What's in store for year two? Who knows? But it's been real. It's been all sorts of fun. I've enjoyed the work of Michangelo, Cyan, Marvellous Martin, Sharon, Rebecca, Jerry Root (71 ARTICLES! The Benoit II of [slash], you are, sir), Butch Rosser, Matt Spaulding, among others, for a year.
 
This will be (counting spoilers and recaps sent in) contribution #42 for yours truly to the [slash]. 35 articles - 3 ECW Recaps - 1 WWF Recap - and several sets of spoilers.
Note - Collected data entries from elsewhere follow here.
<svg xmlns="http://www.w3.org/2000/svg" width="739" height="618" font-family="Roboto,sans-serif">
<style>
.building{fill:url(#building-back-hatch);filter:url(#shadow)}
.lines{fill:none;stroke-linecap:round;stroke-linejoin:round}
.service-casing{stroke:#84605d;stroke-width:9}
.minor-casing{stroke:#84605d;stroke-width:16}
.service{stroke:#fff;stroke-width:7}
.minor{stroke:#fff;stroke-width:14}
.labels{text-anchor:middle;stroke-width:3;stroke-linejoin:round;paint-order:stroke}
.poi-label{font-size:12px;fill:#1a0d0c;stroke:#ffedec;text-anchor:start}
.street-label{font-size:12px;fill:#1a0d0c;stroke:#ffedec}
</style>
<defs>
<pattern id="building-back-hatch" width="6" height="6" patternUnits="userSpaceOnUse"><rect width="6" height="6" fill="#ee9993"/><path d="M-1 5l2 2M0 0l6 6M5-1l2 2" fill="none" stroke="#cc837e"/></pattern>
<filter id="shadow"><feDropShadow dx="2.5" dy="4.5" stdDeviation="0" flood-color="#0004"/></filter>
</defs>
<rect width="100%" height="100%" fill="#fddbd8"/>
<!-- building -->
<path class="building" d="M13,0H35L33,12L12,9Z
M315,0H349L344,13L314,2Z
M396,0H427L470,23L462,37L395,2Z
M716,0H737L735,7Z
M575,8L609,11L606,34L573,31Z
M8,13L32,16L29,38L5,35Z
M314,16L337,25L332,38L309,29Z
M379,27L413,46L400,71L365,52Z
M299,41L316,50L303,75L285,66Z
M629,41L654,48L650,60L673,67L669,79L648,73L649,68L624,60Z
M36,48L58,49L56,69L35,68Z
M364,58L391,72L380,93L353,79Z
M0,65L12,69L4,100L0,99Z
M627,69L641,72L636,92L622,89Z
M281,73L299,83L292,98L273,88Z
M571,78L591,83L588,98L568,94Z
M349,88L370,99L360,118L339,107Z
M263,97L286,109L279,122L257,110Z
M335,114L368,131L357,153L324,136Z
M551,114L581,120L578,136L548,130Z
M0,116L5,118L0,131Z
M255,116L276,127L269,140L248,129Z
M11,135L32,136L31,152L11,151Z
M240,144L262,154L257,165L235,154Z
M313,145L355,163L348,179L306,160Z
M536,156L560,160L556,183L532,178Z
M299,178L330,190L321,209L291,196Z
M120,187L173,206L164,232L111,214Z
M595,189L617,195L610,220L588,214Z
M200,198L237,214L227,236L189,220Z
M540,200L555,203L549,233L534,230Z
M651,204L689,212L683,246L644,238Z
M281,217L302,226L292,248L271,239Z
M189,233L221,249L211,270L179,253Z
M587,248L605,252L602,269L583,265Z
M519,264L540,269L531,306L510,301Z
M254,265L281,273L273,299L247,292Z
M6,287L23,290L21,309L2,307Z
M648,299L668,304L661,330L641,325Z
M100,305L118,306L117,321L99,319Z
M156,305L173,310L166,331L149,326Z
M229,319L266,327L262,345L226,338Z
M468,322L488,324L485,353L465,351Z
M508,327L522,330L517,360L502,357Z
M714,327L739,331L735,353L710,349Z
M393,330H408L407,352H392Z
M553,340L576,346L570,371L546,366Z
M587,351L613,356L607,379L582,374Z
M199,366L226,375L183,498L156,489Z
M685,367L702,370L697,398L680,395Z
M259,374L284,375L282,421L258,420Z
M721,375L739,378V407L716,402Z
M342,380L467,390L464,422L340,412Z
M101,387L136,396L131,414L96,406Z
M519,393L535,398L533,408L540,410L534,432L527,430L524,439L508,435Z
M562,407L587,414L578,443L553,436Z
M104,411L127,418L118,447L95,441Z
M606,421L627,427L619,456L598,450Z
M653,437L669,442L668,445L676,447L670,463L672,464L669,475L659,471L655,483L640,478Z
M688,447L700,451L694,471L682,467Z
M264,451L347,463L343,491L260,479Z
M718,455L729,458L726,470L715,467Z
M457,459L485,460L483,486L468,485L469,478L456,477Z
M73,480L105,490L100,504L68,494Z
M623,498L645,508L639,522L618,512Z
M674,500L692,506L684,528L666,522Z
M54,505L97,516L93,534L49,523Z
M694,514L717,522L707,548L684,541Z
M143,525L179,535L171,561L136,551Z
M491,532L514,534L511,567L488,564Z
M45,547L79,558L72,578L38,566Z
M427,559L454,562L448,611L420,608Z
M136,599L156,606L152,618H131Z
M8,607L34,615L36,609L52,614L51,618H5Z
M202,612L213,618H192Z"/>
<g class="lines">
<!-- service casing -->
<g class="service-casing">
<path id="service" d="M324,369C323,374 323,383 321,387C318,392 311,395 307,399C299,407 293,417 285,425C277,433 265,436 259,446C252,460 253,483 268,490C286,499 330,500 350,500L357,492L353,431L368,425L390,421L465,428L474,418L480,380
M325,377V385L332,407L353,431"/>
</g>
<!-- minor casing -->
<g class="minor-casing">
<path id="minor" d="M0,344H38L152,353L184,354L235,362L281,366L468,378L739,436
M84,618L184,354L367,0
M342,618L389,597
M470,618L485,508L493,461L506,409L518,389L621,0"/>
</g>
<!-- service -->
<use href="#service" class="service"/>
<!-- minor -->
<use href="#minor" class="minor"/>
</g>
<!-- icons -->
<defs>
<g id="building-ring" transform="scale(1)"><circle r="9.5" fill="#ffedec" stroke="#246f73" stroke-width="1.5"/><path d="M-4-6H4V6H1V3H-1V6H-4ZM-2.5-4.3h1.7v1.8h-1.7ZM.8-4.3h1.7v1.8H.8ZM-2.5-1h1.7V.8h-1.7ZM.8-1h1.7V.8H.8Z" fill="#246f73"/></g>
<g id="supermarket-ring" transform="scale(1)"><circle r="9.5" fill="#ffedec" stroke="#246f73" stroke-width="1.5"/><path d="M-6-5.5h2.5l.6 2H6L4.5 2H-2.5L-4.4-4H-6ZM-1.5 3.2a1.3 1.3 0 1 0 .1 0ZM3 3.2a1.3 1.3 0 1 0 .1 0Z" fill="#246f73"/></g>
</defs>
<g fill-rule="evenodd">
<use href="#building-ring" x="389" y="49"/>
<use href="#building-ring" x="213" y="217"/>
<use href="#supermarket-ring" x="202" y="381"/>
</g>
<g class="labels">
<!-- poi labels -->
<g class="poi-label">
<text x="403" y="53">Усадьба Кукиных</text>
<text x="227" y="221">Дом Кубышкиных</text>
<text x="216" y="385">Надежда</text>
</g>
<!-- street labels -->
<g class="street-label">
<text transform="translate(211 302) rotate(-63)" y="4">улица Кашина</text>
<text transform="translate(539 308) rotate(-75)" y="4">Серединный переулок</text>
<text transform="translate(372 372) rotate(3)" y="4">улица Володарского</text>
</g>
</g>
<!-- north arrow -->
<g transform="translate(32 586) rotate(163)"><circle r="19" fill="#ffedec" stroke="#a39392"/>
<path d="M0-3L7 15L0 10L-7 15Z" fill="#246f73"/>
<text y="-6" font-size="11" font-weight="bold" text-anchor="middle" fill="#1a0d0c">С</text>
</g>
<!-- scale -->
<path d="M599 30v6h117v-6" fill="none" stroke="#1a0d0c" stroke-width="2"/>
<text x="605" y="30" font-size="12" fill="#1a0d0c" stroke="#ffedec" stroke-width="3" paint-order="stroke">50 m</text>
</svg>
From the fun that was T-Squared with me, Mr. T and Mini-Me, to my serious rants about the cancer angle, to my signature "Don't Quote Me on That" columns, I hope you've enjoyed my work as well.
 
It all started about something as silly as added ketchup to a hamburger.
 
Now that's a (sports) entertainment twist if I ever saw one. :-)
 
And......just like in year one, you *can* quote me on that. 
 

"Mr. T" Robert Harris (the real name? THIS IS A SHOOT, DAMMIT!)